I have just learned of the death of Jochen Hülder, who passed about three weeks ago. I ask for your patience as I write a few words about the passing of a man you’ve likely never heard of, who managed a band whose name probably only a few of you will know.
Jochen Hülder managed a band called Die Toten Hosen. Die Toten Hosen are likely the biggest band you’ve never heard of.Under Hülder’s extraordinary, creative, inventive guidance, Die Toten Hosen (who formed in Düsseldorf in 1982) grew to become (by far) the biggest rock act in German history, and one of the most successful rock acts in the non-English speaking world. And it isn’t just that DTH were/are big (and they are really, really big; it would be safe to say that in Germany, they are bigger than U2 and the Foo Fighters combined, and when it comes to their place in German rock culture, perhaps the only effective comparisons would be Queen or the Stones); it is how they are big.
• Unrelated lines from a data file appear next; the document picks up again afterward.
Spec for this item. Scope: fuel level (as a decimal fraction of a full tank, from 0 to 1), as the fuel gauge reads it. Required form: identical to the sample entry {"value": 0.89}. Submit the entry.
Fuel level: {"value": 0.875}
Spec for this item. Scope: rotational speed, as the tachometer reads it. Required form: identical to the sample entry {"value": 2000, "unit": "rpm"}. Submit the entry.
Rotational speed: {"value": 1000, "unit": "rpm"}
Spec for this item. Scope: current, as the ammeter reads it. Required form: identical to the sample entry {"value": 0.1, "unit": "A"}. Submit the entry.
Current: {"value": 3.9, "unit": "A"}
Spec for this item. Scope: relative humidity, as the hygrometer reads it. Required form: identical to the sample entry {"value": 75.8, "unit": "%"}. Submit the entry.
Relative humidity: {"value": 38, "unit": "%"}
Die Toten Hosen (which translates as The Dead Pants) were The Clash who became the Beatles, and under Hülder’s guidance, they never forgot, not for one moment, the musical, political, social, economic, cultural, and stylistic values that lay at their origin. Back in the 1970s and ‘80s, those of us who supported punk rock knew a secret: that if the world could actually hear the music un-adulterated, they would really like it. It often seemed there was an active conspiracy to prevent a large-scale American audience from hearing the beautiful, powerful, melodic, passionate, meaningful music of America (and Britain’s) punk bands; it was taken for granted that Joe Plumber and the programmer at Joe Plumber’s radio station would never play true punk rock. Nirvana, amongst others, changed that perception dramatically in the late 1980s and early 1990s.
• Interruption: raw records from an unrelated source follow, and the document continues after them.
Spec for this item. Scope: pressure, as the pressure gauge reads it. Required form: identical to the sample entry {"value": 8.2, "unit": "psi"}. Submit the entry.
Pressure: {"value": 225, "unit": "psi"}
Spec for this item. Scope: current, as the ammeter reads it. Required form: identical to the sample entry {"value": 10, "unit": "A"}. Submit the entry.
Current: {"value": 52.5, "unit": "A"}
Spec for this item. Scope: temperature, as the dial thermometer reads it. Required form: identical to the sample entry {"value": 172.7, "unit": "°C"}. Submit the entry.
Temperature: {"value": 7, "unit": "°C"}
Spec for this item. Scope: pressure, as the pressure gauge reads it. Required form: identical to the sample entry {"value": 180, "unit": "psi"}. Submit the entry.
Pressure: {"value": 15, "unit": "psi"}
You will dig this. I promise.
Hülder and Die Toten Hosen took the logic of the mass acceptance of punk rock for granted. They accepted as fact the idea that every rock fan in the country would want to hear the sound of classic UK/U.S. punk rock, and they took it for granted that including advocacy, charity, and compassion in that mission was an absolutely requirement; they also embraced the controversy that their left-wing and pro-immigrant positions engendered not only without fear, but with joy.
Hülder took a band whose primary musical models was Sham 69, Johnny Thunder’s Heartbreakers, the U.K. Subs, etcetera and not only said “This band can be bigger than Led Zeppelin,” he actually made it happen (note: Johnny Thunders’ last performance was as a guest on DTH’s version of “Born To Lose”). He did this via remarkable, corny, aggressive, and sometime ridiculous marketing tricks, all based on the idea that everyone in Germany needed this music and this message in their home. Some might compare Hülder to Malcolm McLaren, except we must recall that McLaren was a charlatan and a thief who ultimately cared far more about his own self-promotion and his own sense of concept than he cared about the success or well-being of his artists, and the last thing McLaren cared about was using his music to effective positive social, economic, and cultural change. Hülder never forgot the big picture.
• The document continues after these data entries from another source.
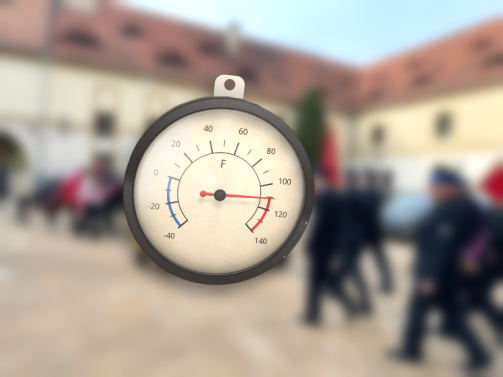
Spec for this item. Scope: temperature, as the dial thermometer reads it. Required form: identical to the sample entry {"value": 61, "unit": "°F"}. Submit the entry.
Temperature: {"value": 110, "unit": "°F"}
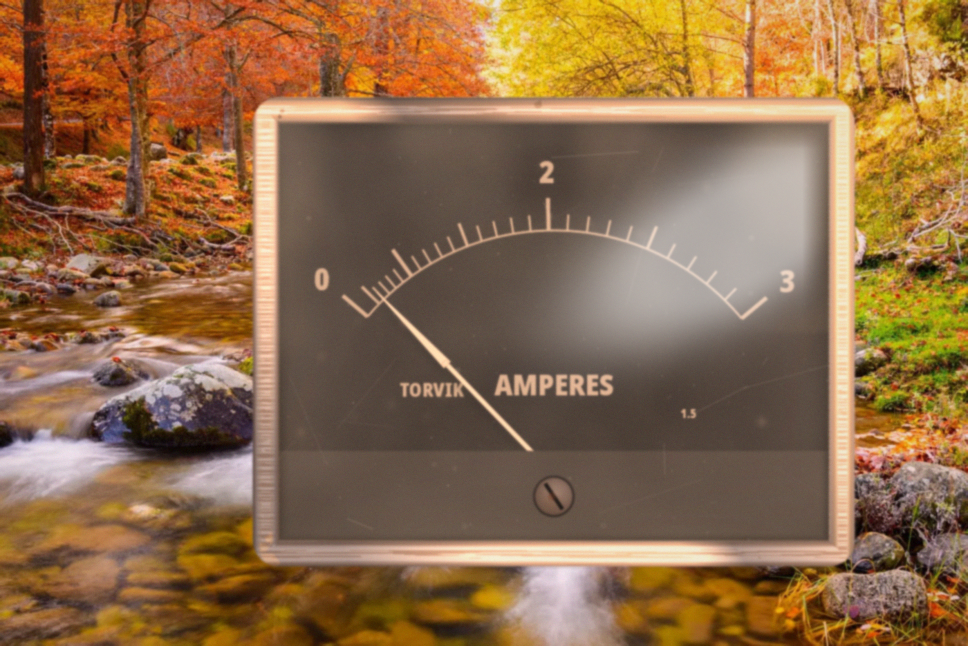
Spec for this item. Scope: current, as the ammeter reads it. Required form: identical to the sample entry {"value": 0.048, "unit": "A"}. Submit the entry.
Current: {"value": 0.6, "unit": "A"}
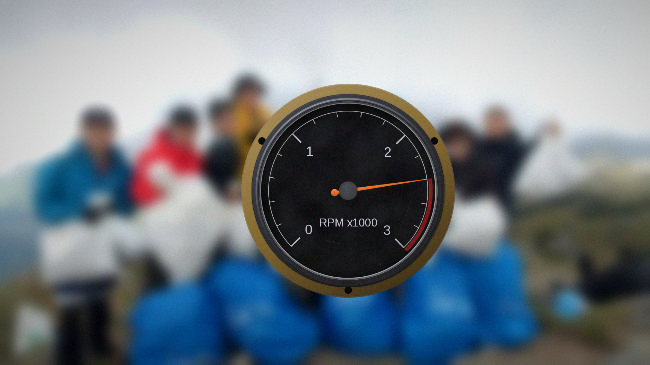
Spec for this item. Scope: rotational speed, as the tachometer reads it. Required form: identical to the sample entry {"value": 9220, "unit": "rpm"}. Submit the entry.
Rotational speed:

Now, I’m not going to pretend that DTH’s music was pure as the driven snow – ultimately it evolved, quite effectively, into a high-quality and ballad-laden punk/pop/classic rock hybrid that (to American ears) might sound like Bon Jovi guesting with the Real McKenzies and playing Vibrators and Lurkers songs – but they did it the right way, they were a punk rock band that took over the world (at least the considerable parts of it that spoke German), and never sacrificed the values and joy that made them start off in the first place, and they recognized that an essential part of being a punk rocker was standing up for the oppressed. Oh, and some of their best songs are just the kind of extreme, riotous, fist-in-air singalong drinking songs you always hoped a German punk rock band would play.
I have written, on a number of different occasions, of how completely and utterly important it is to make this extraordinary cultural meme called rock mean something; about how obscene it is to appropriate the clothes and words of the disenfranchised, without actually working for the disenfranchised; about how rock’n’roll is the almost magical distillation of the artistic, melodic, and rhythmic innovations of people who had nothing, who were the utter dregs of society, and how we must honor that legacy.
Die Toten Hosen actually pulled this off. And we have to recognize Jochen Hülder as one of the greatest rock managers of all time.